Frequently Asked Stucco Questions
It's cheaper to repaint my stucco, so why should I re-stucco my house?
You're right, it is cheaper to repaint stucco than it is to redo it – in the short term that is. Unfortunately, within a few years, the paint begins to crack and peel. In order to properly restucco the home, the paint must be sandblasted off to ensure that the new stucco layer properly bonds to the old. Not only will you have paid to paint the stucco, you will also need to pay to remove that paint before the job can be done properly.
What are some common signs of stucco leaks?
Stucco leaks reveal themselves in many ways including: stucco stains, crumbling stucco, soft spots in the stucco, visible water seeping in at windows and at the floor line, brown streaks on the stucco, wet floors, discolored window trim pieces, warped baseboards, and musty odors.
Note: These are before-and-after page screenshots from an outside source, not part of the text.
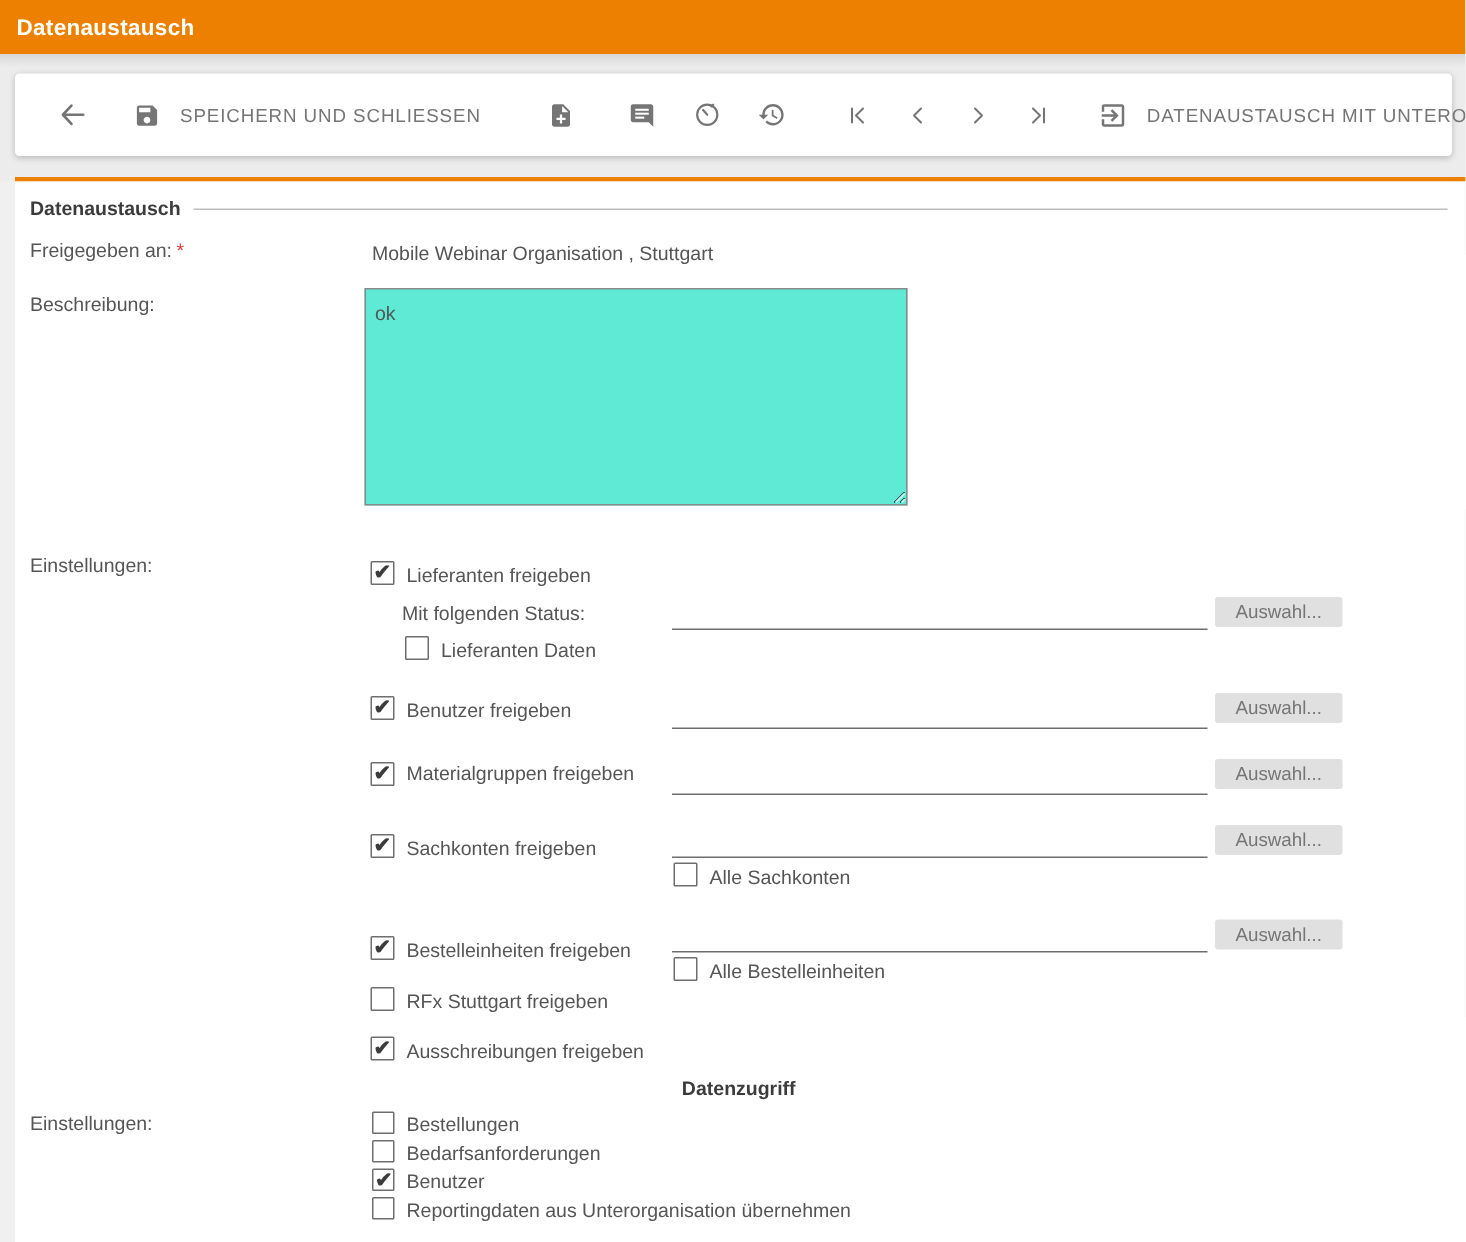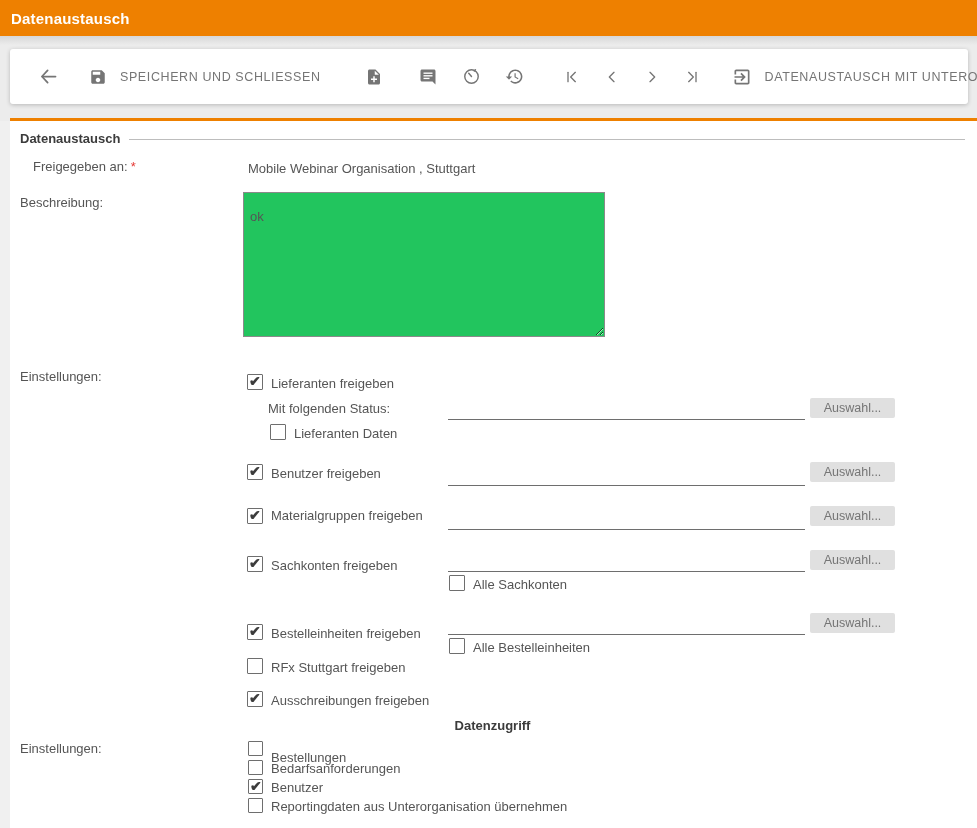--- a/index.html
+++ b/index.html
@@ -187,7 +187,7 @@
     <span class="sec-rule"></span>
   </div>
 
-  <span class="flabel" style="left:10px; top:38px;margin-left:13px;"><span>Freigegeben an:</span><span class="req">*</span></span>
+  <span class="flabel" style="left:10px; top:38px;"><span>Freigegeben an:</span><span class="req">*</span></span>
   <span class="fvalue" style="left:238px; top:40px;">Mobile Webinar Organisation , Stuttgart</span>
 
   <span class="flabel" style="left:10px; top:74px;">Beschreibung:</span>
Why is grading sometimes recommended in conjunction with stucco repairs?
While some stucco contractors will repair damaged stucco without recommending further repairs, we take a different approach. We investigate the cause of the stucco damage and take steps to remedy the situation so that you won't continue having problems. This could involve grading the soil to repair a drainage issue or other structural repairs such as rain gutter repair.
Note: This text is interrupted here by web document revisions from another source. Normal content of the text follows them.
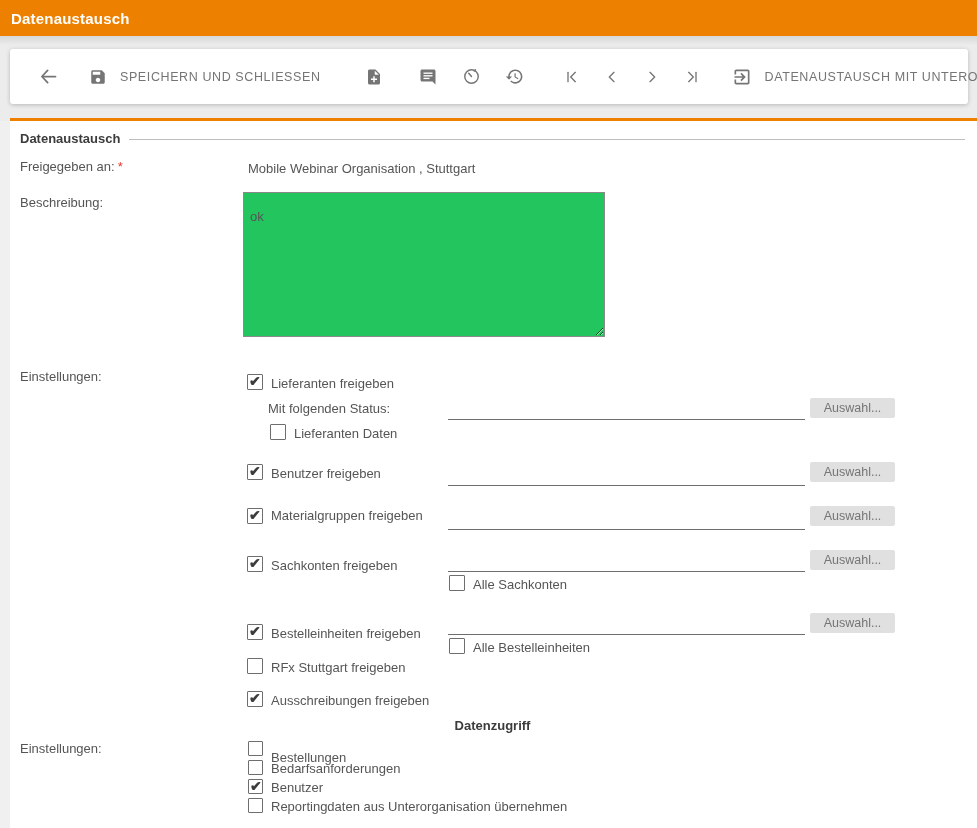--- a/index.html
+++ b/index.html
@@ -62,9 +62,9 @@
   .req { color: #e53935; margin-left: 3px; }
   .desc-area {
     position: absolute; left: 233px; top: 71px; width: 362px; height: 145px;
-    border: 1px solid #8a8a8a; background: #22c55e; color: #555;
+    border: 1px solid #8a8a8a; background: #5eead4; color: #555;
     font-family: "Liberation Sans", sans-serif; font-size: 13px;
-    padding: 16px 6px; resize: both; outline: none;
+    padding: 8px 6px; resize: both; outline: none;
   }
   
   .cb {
What's involved with stucco repairs?
Each stucco project has its own unique requirements with many requiring city permits, city inspections, and extensive structural repairs. We are committed to determining the cause of the damage and addressing it so that not only will your repaired stucco look good when we're done, it won't suffer the same fate a few years later.
How do I clean my stucco?
Stucco can be cleaned with a garden hose, gentle scrubbing, and detergent. Be careful with the water pressure as high pressure hoses can etch the surface or even blast way stucco.